───── Task inputs ─────

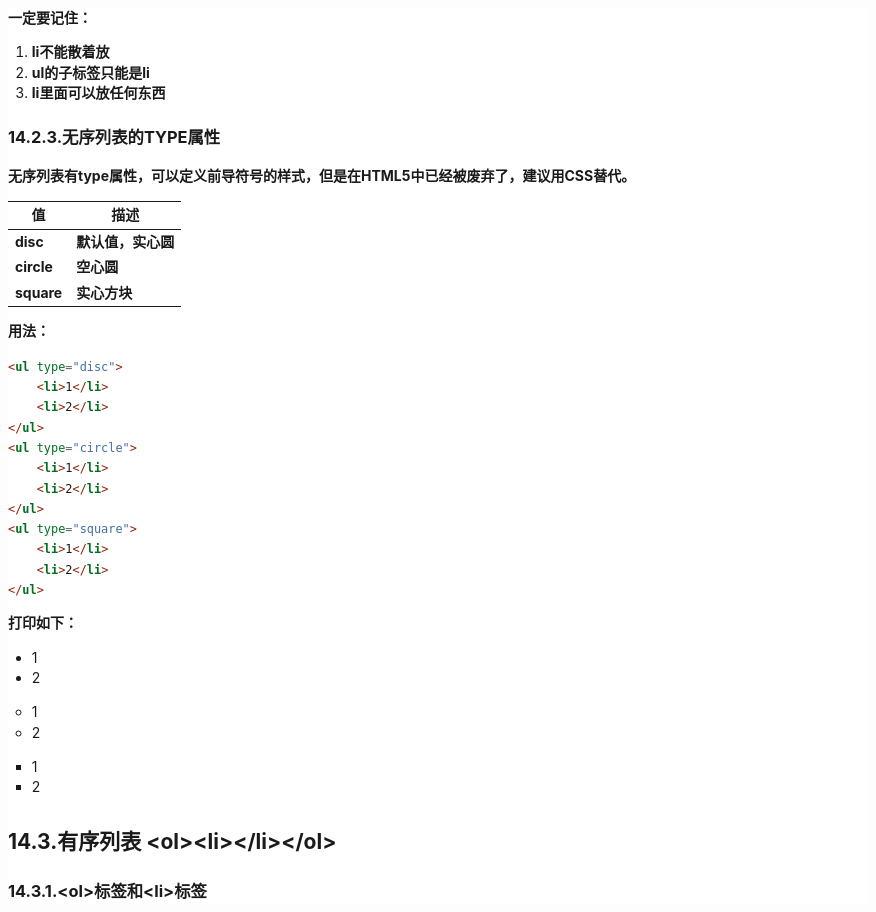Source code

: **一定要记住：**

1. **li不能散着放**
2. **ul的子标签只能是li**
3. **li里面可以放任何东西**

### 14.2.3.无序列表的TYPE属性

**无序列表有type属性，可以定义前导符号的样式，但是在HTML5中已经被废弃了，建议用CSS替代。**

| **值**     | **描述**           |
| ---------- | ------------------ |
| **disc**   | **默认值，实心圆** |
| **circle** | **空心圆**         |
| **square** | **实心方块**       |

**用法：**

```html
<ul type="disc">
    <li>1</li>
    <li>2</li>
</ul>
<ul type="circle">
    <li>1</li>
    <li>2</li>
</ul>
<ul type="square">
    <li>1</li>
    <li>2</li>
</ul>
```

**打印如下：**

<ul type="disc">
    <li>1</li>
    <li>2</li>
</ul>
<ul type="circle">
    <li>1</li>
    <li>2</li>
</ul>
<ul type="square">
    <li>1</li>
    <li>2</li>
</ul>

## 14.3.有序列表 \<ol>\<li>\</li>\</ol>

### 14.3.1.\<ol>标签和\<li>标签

─────
───── Task inputs ─────

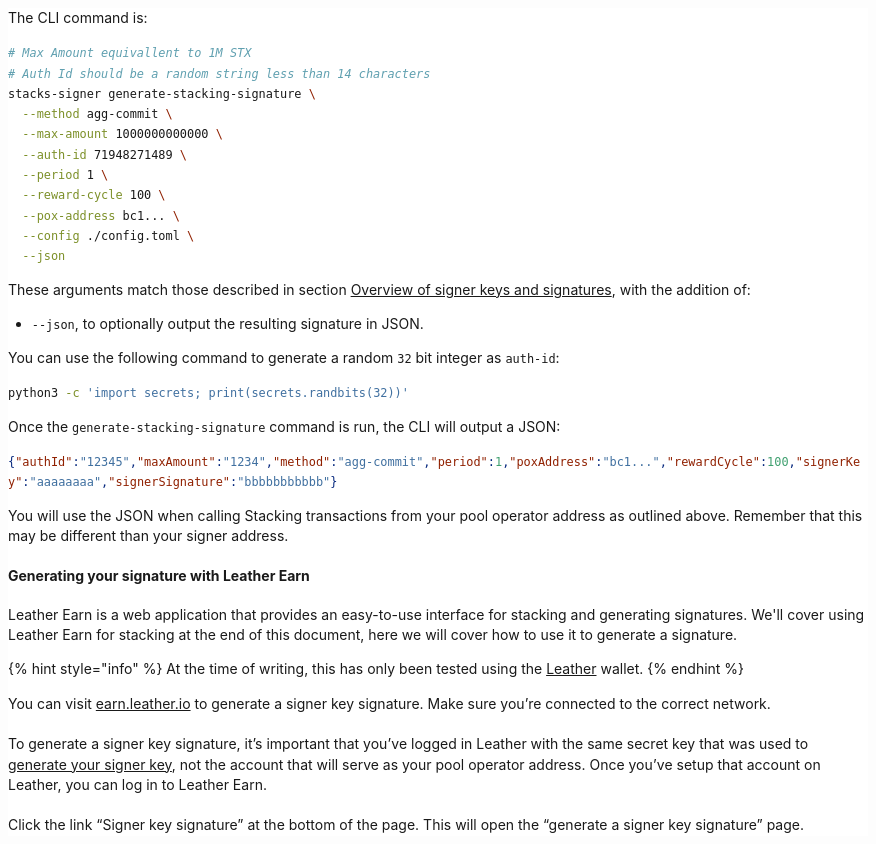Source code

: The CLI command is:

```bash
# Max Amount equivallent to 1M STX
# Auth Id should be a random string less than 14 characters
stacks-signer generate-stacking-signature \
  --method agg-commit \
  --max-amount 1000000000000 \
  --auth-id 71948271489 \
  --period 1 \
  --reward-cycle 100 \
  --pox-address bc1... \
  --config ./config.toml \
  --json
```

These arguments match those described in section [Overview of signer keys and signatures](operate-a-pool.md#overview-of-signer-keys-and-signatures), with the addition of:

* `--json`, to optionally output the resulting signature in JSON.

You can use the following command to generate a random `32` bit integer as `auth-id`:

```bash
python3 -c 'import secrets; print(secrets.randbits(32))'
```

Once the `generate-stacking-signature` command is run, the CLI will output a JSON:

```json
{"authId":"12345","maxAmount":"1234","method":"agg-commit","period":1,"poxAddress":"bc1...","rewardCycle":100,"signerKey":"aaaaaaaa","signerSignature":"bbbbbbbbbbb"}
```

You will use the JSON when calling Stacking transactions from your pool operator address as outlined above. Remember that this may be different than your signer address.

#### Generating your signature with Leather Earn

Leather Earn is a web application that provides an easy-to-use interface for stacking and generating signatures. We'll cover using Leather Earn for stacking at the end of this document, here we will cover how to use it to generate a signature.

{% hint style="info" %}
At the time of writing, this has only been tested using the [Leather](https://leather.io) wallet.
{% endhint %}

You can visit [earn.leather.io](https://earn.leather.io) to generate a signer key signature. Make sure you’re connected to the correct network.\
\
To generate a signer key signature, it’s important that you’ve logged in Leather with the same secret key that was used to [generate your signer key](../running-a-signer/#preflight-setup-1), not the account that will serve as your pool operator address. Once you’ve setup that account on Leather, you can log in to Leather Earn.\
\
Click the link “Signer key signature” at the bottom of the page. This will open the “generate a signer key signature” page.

─────
───── Task inputs ─────

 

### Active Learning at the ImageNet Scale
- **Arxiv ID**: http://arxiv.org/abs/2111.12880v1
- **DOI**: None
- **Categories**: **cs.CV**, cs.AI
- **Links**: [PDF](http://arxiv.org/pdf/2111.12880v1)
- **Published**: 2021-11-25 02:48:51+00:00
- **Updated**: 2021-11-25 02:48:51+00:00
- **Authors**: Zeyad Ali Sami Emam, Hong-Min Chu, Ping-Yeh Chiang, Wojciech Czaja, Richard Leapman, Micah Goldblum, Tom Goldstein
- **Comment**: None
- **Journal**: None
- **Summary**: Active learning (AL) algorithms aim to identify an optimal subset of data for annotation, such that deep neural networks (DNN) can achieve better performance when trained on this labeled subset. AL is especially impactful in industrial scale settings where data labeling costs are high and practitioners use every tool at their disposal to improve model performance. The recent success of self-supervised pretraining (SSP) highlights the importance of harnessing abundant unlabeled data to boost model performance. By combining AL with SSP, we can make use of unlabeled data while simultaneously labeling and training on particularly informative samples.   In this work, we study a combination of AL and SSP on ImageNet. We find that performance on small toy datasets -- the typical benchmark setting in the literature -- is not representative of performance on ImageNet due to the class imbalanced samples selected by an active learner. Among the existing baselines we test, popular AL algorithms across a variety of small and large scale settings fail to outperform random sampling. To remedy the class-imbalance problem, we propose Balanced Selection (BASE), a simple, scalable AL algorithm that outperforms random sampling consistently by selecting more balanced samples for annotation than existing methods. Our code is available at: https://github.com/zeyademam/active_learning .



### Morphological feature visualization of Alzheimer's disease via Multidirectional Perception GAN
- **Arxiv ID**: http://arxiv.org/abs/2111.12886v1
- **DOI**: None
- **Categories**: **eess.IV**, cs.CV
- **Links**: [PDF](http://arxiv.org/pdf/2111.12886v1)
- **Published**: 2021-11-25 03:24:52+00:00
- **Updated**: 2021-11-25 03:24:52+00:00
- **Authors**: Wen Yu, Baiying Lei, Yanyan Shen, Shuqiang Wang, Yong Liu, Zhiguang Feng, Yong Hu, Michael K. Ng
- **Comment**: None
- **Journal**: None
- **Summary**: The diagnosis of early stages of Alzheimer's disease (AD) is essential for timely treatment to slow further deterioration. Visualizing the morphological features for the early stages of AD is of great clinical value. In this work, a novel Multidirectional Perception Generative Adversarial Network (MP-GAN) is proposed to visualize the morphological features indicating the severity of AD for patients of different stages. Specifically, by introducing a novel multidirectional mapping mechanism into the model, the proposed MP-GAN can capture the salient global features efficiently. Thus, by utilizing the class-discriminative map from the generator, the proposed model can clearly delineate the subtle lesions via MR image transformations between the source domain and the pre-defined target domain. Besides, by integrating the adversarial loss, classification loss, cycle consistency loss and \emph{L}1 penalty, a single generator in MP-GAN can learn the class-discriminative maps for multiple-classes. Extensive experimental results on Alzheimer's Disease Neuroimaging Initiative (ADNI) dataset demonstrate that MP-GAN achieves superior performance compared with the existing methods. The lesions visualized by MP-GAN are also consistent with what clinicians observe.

─────

- _To do_
All lines of the entries above where "output" turns up should be reported.

- _Written solution_
* `--json`, to optionally output the resulting signature in JSON.
Once the `generate-stacking-signature` command is run, the CLI will output a JSON:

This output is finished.